Malgré mes attentes moins grandioses cette fois, je ne pouvais pas m’empêcher de demander aux élèves ce qu’ils souhaiteraient, s’ils tenaient eux-mêmes la noix dans leur main comme les citoyens de Venise. Les réponses variaient comme on pourrait imaginer entre la paix mondiale et la provision à vie des meilleurs bonbons !

Beaucoup de récits de LSQR contiennent des thèmes imaginaires avec des sorciers, des fées, des princesses et de la magie.  Cependant, il y a souvent une petite surprise ou un départ des contes classiques qui attire l’attention d’un élève de CM1 et CM2.  Ils connaissent à cet âge-là, certaines histoires traditionnelles et ils peuvent reconnaître les similarités et soulever les différences entre les classiques et les nouvelles.  Pour fournir encore plus d’exemples de récits imaginaires à mes élèves, je les ai invités à lire individuellement « Une botte pour deux » et « La princesse aux pieds nus ».  Ces deux titres font appel aux contes familiers tout en traitant des thèmes modernes : l’égalité des femmes et des hommes, la beauté intérieure et la célébration de l’individualité de chacun.  Les élèves plongeaient avec enthousiasme à l’écoute, les casques aux oreilles.

Sur l'écran du fond, La princesse aux pieds nus
Sur l’écran du fond, La princesse aux pieds nus. A droite, La grosse tête de Magior

 

Plus tard je leur ai demandé pourquoi ils aimaient lire les histoires de LSQR indépendamment.  Parmi les retours prévisibles comme « C’est amusant » ou « Quand tu cliques au bon endroit il y a des animations, » une fille m’a confié ce qu’elle appréciait. « Ça te lit l’histoire.  Et si tu ne connais pas un mot, la voix [du narrateur] te dit comment le prononcer. »  Pour des élèves qui apprennent sans cesse les nouveaux mots de vocabulaire, c’est un atout précieux.

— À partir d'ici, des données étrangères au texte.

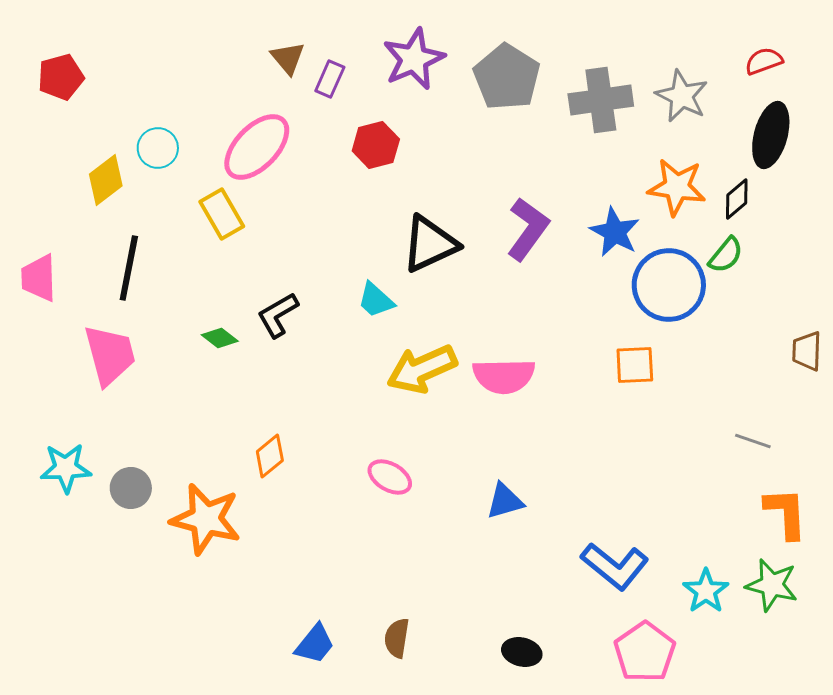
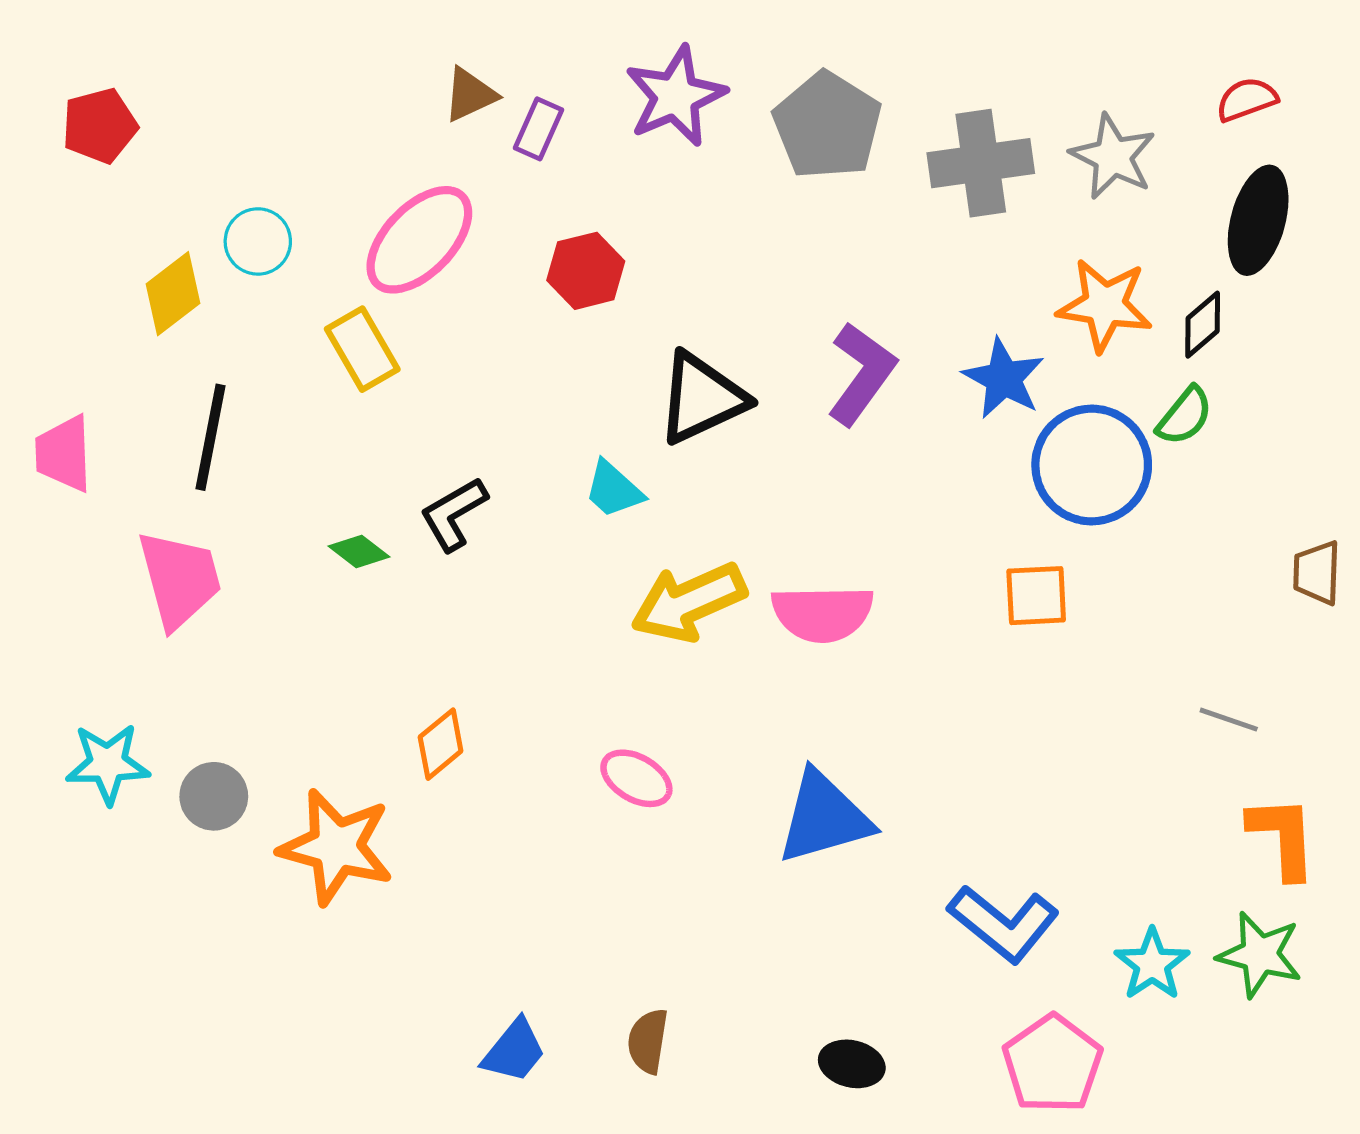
brown triangle: (288, 58) -> (470, 95), turned 45
red hexagon: (376, 145) -> (586, 271), moved
blue triangle: (505, 501) -> (824, 817), size x1.6

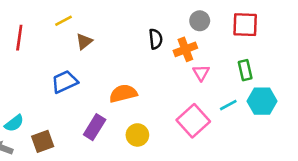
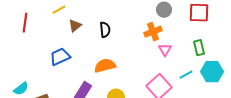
black semicircle: (156, 39) -> (105, 30), moved

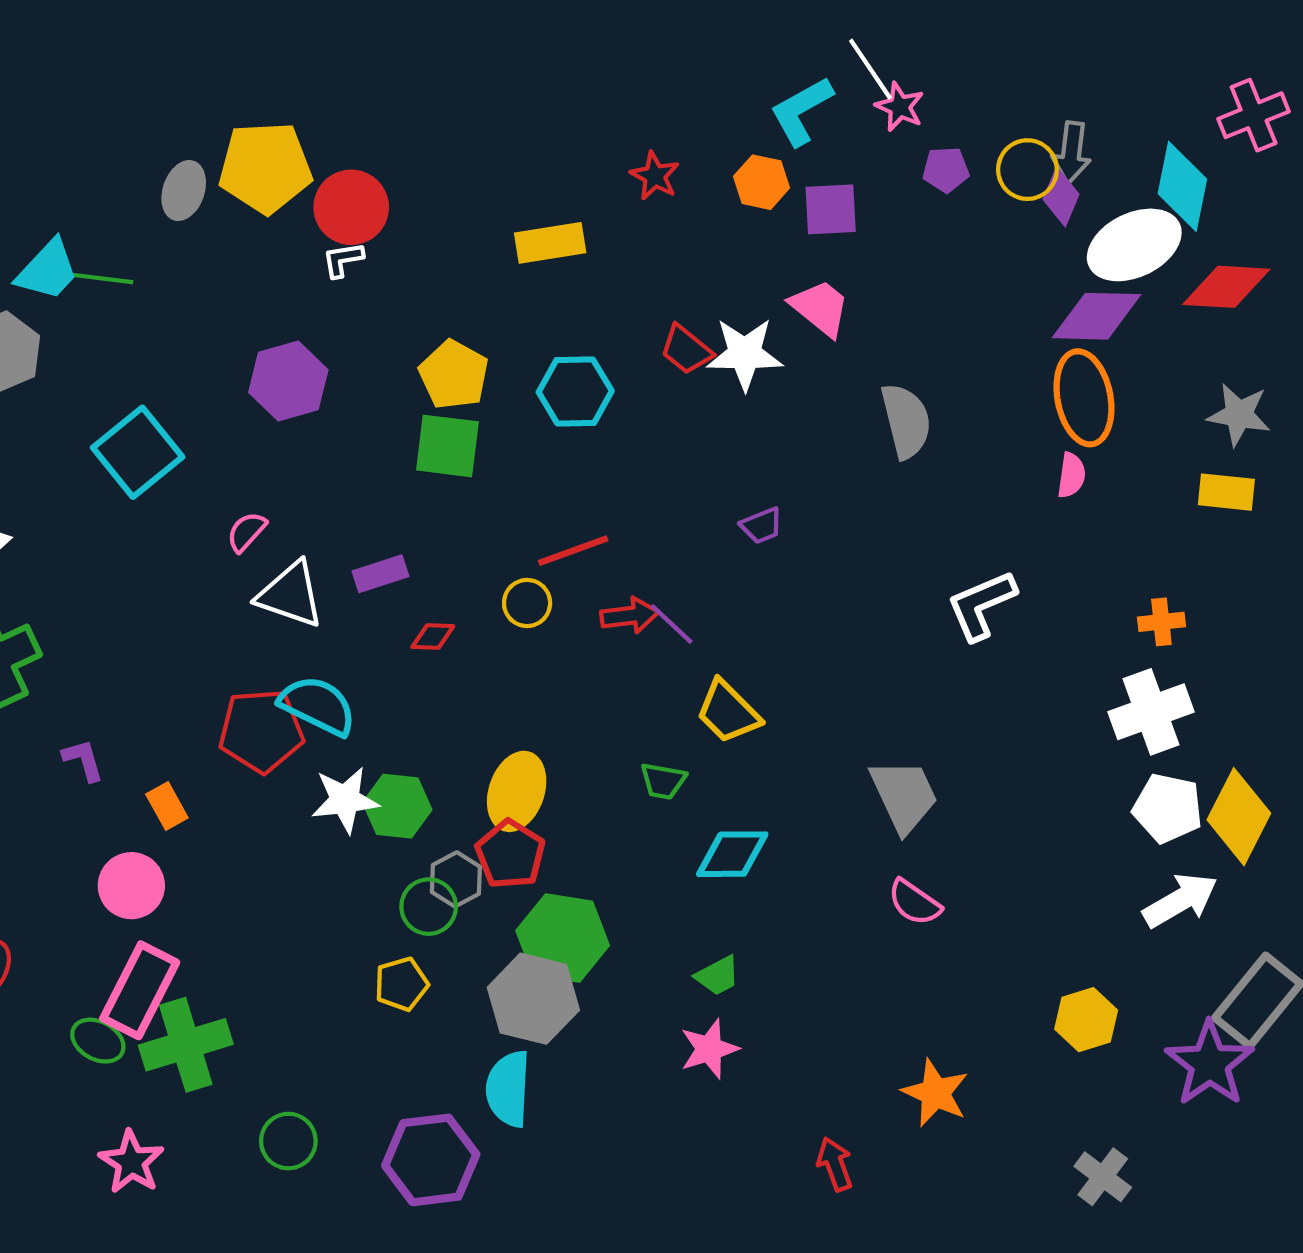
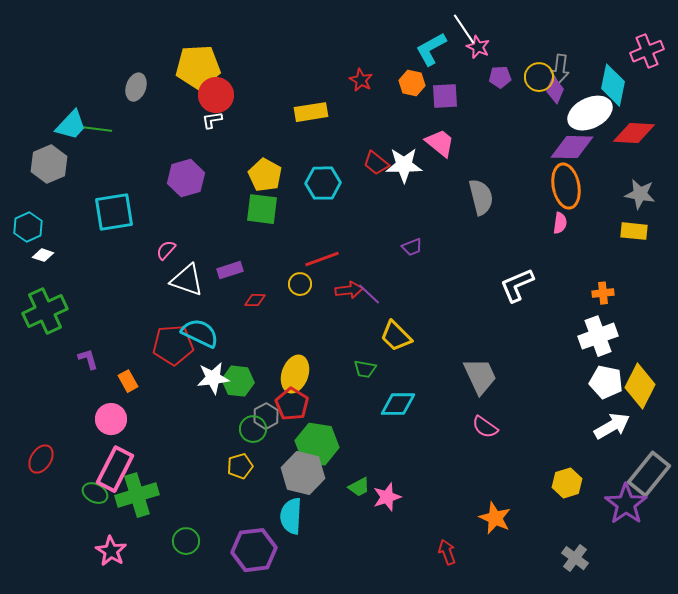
yellow pentagon: (265, 167) -> (198, 67), moved
cyan square: (138, 452) -> (114, 212), turned 30
green trapezoid: (718, 976) -> (359, 487), moved

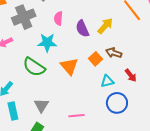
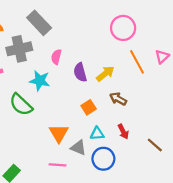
brown arrow: (114, 53) -> (118, 99), moved
orange triangle: (69, 66) -> (59, 133), moved
gray triangle: (41, 105) -> (78, 148), moved, turned -49

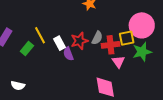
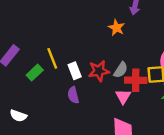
purple semicircle: (68, 54) -> (73, 95), moved
pink triangle: (118, 62) -> (123, 97), moved

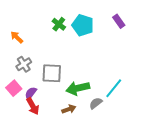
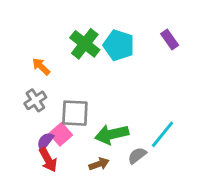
green cross: (59, 24) -> (85, 44), size x1.5
orange arrow: (17, 37) -> (41, 66), moved
pink square: (14, 88) -> (61, 134), moved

J’ai hâte de voir comment nous intégrerons les livres pendant le trimestre final. J’imagine que nous allons continuer à les partager dans des contextes variés. Je préfère une approche fluide où les élèves prennent parfois l’initiative, d’autres fois c’est moi qui les dirige vers un texte « incontournable ».  La lecture est beaucoup plus attirante quand chacun participe à la découverte de livres bien agréables qui créent ensuite des souvenirs de partage. C’est ainsi que les « vrais » lecteurs sont emballés par la magie d’une belle histoire.


2 Commentaires sur “Histoires partagées et immersion française #2

    1. Merci Régine, c’est en effet une belle expérience. Je regrette que les enseignants d’ici ne soient pas plus téméraires sur ces questions numériques.